It’s evil to buy into the idea that we can only pick one of these two completely unacceptable politicians. Neither one of them has the desire or the capacity to change the course that America is presently on.
A half a decade ago, I would have agreed that there was a difference between the parties. Now, the difference is so subtle that the results would be inconsequential. The difference between Romney and Clinton or Gore? HUGE. The difference between Romney and Obama? Barely noticeable.
I’m not into self-delusion. I want power as much as the next person. Anyone who thinks they are going to get even a minute smidgeon of influence by voting for Obama is out of his or her effing mind.
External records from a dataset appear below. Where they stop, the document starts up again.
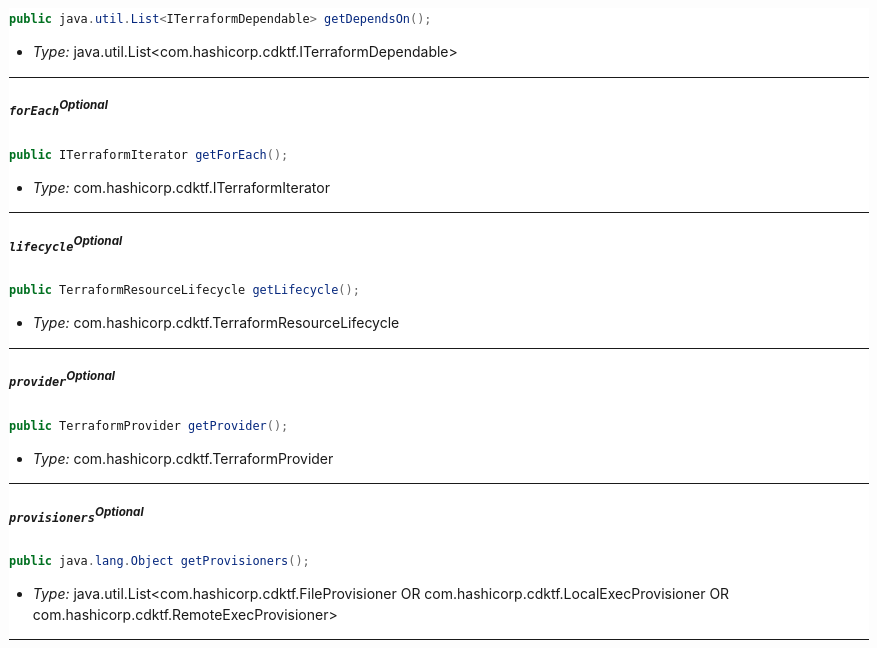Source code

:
 ```java
public java.util.List<ITerraformDependable> getDependsOn();
```

- *Type:* java.util.List<com.hashicorp.cdktf.ITerraformDependable>

---

##### `forEach`<sup>Optional</sup> <a name="forEach" id="rhizo-co-terraform-provider-oci.dataOciDatabaseExascaleDbStorageVault.DataOciDatabaseExascaleDbStorageVaultConfig.property.forEach"></a>

```java
public ITerraformIterator getForEach();
```

- *Type:* com.hashicorp.cdktf.ITerraformIterator

---

##### `lifecycle`<sup>Optional</sup> <a name="lifecycle" id="rhizo-co-terraform-provider-oci.dataOciDatabaseExascaleDbStorageVault.DataOciDatabaseExascaleDbStorageVaultConfig.property.lifecycle"></a>

```java
public TerraformResourceLifecycle getLifecycle();
```

- *Type:* com.hashicorp.cdktf.TerraformResourceLifecycle

---

##### `provider`<sup>Optional</sup> <a name="provider" id="rhizo-co-terraform-provider-oci.dataOciDatabaseExascaleDbStorageVault.DataOciDatabaseExascaleDbStorageVaultConfig.property.provider"></a>

```java
public TerraformProvider getProvider();
```

- *Type:* com.hashicorp.cdktf.TerraformProvider

---

##### `provisioners`<sup>Optional</sup> <a name="provisioners" id="rhizo-co-terraform-provider-oci.dataOciDatabaseExascaleDbStorageVault.DataOciDatabaseExascaleDbStorageVaultConfig.property.provisioners"></a>

```java
public java.lang.Object getProvisioners();
```

- *Type:* java.util.List<com.hashicorp.cdktf.FileProvisioner OR com.hashicorp.cdktf.LocalExecProvisioner OR com.hashicorp.cdktf.RemoteExecProvisioner>

---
You can only get power by joining with others and refusing to go along with the intentional destruction of your rights.
I’m surprised that the blogosphere has *still* not gotten the courage to fight back. So, are we supposed to lapse into the dog days of summer, waiting for the inevitable, while Obama and Rahm and the other Chicago style Dems hold the liberals hostage? If you weren’t appalled by Rahm’s authoritarian attack on free speech in the Chik-fil-A debacle, you weren’t paying attention to all of the violent crackdowns on Occupy and the inability of citizens to express their grievances in a public place.
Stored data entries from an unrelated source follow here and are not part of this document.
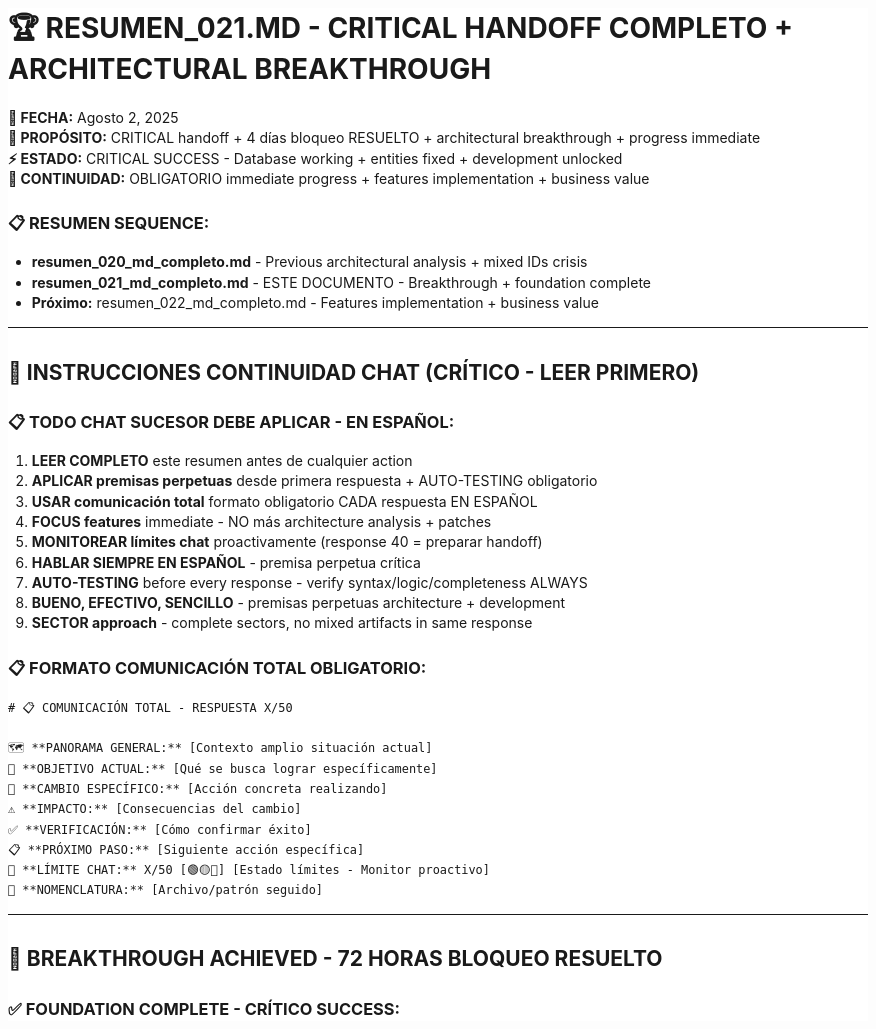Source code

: # 🏆 RESUMEN_021.MD - CRITICAL HANDOFF COMPLETO + ARCHITECTURAL BREAKTHROUGH

**📅 FECHA:** Agosto 2, 2025  
**🎯 PROPÓSITO:** CRITICAL handoff + 4 días bloqueo RESUELTO + architectural breakthrough + progress immediate  
**⚡ ESTADO:** CRITICAL SUCCESS - Database working + entities fixed + development unlocked  
**🔗 CONTINUIDAD:** OBLIGATORIO immediate progress + features implementation + business value

### **📋 RESUMEN SEQUENCE:**
- **resumen_020_md_completo.md** - Previous architectural analysis + mixed IDs crisis
- **resumen_021_md_completo.md** - ESTE DOCUMENTO - Breakthrough + foundation complete
- **Próximo:** resumen_022_md_completo.md - Features implementation + business value

---

## 🚨 INSTRUCCIONES CONTINUIDAD CHAT (CRÍTICO - LEER PRIMERO)

### **📋 TODO CHAT SUCESOR DEBE APLICAR - EN ESPAÑOL:**
1. **LEER COMPLETO** este resumen antes de cualquier action
2. **APLICAR premisas perpetuas** desde primera respuesta + AUTO-TESTING obligatorio
3. **USAR comunicación total** formato obligatorio CADA respuesta EN ESPAÑOL
4. **FOCUS features** immediate - NO más architecture analysis + patches
5. **MONITOREAR límites chat** proactivamente (response 40 = preparar handoff)
6. **HABLAR SIEMPRE EN ESPAÑOL** - premisa perpetua crítica
7. **AUTO-TESTING** before every response - verify syntax/logic/completeness ALWAYS
8. **BUENO, EFECTIVO, SENCILLO** - premisas perpetuas architecture + development
9. **SECTOR approach** - complete sectors, no mixed artifacts in same response

### **📋 FORMATO COMUNICACIÓN TOTAL OBLIGATORIO:**
```
# 📋 COMUNICACIÓN TOTAL - RESPUESTA X/50

🗺️ **PANORAMA GENERAL:** [Contexto amplio situación actual]
🎯 **OBJETIVO ACTUAL:** [Qué se busca lograr específicamente]  
🔧 **CAMBIO ESPECÍFICO:** [Acción concreta realizando]
⚠️ **IMPACTO:** [Consecuencias del cambio]
✅ **VERIFICACIÓN:** [Cómo confirmar éxito]
📋 **PRÓXIMO PASO:** [Siguiente acción específica]
🚨 **LÍMITE CHAT:** X/50 [🟢🟡🔴] [Estado límites - Monitor proactivo]
📁 **NOMENCLATURA:** [Archivo/patrón seguido]
```

---

## 🎉 BREAKTHROUGH ACHIEVED - 72 HORAS BLOQUEO RESUELTO

### **✅ FOUNDATION COMPLETE - CRÍTICO SUCCESS:**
You’ll get more of that if you continue to elect this version of Democrats. There ARE other options but if you don’t want to discuss them, then yeah, I guess you’ll have to choose one of the two bad guys. The rest of us will turn our backs and walk away just like the party walked away from us and our trivial no jobs/no money problems.
I am not going to vote for another enabler of the financial industry. I want someone who is going to put these assholes in rehab so we can get our jobs back and save for old age again. If you think for one minute that Barack Obama is your guy, you’re delusional.